Many proteins self-assemble into regular, shell-like, polyhedral structures. The most prominent examples are the sturdy protein capsules that viruses utilize to protect and deliver genetic information. In some bacteria, similar protein shells encapsulate multiple enzymes and act as chemical nanoreactors. In the laboratory, such capsids are useful as molecular containers for diverse cargo molecules, including proteins, nucleic acids, metal nanoparticles, quantum dots, and low molecular weight drugs. They can serve as delivery vehicles, bioimaging agents, reaction vessels, and templates for the controlled synthesis of novel materials. In this project, we have applied our experience with protein design and laboratory evolution to extend the properties of protein containers to create practical, non-viral encapsulation systems for applications in the test tube and in living cells.

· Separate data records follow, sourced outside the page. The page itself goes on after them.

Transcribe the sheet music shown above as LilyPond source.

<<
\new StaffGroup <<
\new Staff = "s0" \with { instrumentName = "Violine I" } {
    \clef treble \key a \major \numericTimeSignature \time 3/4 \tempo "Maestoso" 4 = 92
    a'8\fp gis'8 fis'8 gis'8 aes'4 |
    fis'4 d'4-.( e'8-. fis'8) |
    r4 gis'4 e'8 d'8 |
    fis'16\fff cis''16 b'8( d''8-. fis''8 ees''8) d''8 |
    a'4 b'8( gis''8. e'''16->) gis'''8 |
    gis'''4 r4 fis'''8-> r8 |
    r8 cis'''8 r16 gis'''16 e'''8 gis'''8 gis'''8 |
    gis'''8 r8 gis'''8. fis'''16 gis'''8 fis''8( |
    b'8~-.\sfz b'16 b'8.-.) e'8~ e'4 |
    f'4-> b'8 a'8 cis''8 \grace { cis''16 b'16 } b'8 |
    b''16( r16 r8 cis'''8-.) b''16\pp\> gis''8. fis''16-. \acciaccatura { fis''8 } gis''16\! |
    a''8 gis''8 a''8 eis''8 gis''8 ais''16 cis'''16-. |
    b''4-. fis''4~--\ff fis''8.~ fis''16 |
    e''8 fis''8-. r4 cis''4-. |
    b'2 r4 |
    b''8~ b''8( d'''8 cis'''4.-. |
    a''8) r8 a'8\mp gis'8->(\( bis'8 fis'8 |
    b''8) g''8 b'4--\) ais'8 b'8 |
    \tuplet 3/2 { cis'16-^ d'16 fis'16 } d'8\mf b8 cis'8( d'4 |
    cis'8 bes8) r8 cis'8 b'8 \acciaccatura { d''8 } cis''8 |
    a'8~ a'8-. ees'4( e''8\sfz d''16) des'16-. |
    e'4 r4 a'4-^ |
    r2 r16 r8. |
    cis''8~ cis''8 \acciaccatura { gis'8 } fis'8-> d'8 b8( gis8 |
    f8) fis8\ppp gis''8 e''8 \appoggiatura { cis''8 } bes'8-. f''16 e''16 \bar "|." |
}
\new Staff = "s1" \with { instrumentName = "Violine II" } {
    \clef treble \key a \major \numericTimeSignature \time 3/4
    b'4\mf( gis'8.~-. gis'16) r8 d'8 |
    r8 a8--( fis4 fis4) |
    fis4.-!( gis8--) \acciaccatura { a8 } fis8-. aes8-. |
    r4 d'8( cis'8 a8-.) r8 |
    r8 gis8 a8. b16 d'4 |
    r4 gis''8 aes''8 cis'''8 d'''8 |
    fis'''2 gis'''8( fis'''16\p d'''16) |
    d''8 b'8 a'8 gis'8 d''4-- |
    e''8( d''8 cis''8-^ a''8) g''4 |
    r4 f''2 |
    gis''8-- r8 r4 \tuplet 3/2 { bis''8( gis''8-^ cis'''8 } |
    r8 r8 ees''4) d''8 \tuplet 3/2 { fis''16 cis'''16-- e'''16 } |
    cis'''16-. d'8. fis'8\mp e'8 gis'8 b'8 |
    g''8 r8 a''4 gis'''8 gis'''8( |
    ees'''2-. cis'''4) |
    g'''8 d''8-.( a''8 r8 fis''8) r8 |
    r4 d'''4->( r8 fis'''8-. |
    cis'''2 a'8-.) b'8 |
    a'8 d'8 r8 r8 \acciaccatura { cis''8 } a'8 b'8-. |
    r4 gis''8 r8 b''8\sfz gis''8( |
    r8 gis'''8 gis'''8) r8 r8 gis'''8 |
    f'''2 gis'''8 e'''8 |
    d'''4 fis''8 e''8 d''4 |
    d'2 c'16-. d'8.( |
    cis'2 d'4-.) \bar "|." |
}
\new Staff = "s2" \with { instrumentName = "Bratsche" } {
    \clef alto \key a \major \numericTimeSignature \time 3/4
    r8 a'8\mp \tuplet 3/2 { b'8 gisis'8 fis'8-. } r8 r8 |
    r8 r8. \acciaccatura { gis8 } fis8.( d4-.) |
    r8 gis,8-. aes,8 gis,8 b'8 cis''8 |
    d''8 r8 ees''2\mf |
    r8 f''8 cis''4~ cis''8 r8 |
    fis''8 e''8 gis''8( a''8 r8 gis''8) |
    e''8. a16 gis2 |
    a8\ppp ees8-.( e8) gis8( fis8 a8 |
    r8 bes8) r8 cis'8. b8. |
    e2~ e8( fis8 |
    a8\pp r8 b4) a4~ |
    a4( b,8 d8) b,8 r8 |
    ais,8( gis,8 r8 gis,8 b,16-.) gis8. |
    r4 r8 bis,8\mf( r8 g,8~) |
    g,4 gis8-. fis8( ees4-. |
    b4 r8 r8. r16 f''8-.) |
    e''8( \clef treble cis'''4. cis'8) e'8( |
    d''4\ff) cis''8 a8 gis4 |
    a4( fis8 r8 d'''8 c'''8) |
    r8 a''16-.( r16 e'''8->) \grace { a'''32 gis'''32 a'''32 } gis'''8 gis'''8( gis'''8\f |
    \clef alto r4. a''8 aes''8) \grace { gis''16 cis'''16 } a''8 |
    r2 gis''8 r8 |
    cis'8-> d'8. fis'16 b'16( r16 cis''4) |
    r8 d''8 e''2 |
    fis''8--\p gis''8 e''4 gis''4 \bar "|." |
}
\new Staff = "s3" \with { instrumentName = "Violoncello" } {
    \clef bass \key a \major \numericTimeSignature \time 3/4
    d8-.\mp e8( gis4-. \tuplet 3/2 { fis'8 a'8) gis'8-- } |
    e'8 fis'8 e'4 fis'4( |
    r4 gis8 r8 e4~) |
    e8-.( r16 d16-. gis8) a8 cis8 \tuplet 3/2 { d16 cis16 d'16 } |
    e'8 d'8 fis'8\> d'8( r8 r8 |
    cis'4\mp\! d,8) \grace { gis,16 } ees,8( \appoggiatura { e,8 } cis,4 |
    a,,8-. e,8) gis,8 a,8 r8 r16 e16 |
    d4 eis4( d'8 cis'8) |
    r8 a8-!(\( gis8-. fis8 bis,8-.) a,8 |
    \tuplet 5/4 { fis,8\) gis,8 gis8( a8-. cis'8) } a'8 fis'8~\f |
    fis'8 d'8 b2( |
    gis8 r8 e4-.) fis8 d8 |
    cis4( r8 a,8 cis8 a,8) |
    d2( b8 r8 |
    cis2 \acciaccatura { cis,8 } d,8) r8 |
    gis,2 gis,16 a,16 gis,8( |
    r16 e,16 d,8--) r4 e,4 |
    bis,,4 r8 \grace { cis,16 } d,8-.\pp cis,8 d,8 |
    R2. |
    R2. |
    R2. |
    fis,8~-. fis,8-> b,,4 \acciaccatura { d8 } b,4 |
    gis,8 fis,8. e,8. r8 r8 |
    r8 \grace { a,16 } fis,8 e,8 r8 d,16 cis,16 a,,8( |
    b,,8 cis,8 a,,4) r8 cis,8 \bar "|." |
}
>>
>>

Specifically, we have produced versatile protein cages derived from Aquifex aeolicus lumazine synthase (AaLS), called AaLS-neg and AaLS-13, which possess negatively supercharged interiors and spontaneously encapsulate positively charged cargo molecules. In contrast to the closed-shell structure of native AaLS, we have discovered that these cages adopt unprecedented expanded architectures with large keyhole-shaped pores in their shells, thus facilitating rapid and quantitative loading of a wide variety of guests. For example, GFP(+36), a positively supercharged variant of green fluorescent protein, is spontaneously loaded into empty AaLS-13 cages in quantitative yields at diffusion-limited rates simply by mixing guest and cage in aqueous solution. Exploiting such simple and efficient host-guest interactions, active enzymes can be loaded into AaLS-neg and AaLS-13 assemblies by genetic fusion to GFP(+36), which acts as a localization tag. The utility of the resulting nanoreactors has been illustrated by the templated synthesis of polymers and mimicry of the carboxysome, a natural bacterial microcompartment. Although we did not observe significant kinetic advantages for sequentially active enzymes loaded in the AaLS-13 cage, proteases encapsulated within AaLS-13 cleave positively charged peptides two orders of magnitude faster than negatively charged analogues, suggesting an alternative function for AaLS-13 cages as substrate sorters based on electrostatic interactions. This type of substrate sorting system could be a powerful strategy to regulate enzyme activity in multicomponent systems including intracellular environments, analogous to the action of natural housekeeping proteases like the proteasome.

In parallel with our work on negatively supercharged protein cages, we have created positively supercharged AaLS variants that bind negatively charged cargo, functionalized the surface of the protein shells to facilitate uptake by mammalian cells, and created circularly permuted constructs that make inside-outside genetic modification possible. In perhaps the most exciting application of such systems, we have engineered and subsequently evolved circularly permuted AaLS cages to encapsulate their own full-length RNA genome in vivo and protect the cargo molecules from nucleases. The bottom-up construction of virus-like nucleocapsids from nonviral materials has great potential to shed light on the assembly and evolution of natural virions while providing safe alternatives to natural viruses for diverse nano- and biotechnological applications. Indeed, we have already successfully applied the principles learned in these studies to create computationally designed protein cages that efficiently deliver siRNA and hydrophobic small molecules to cells.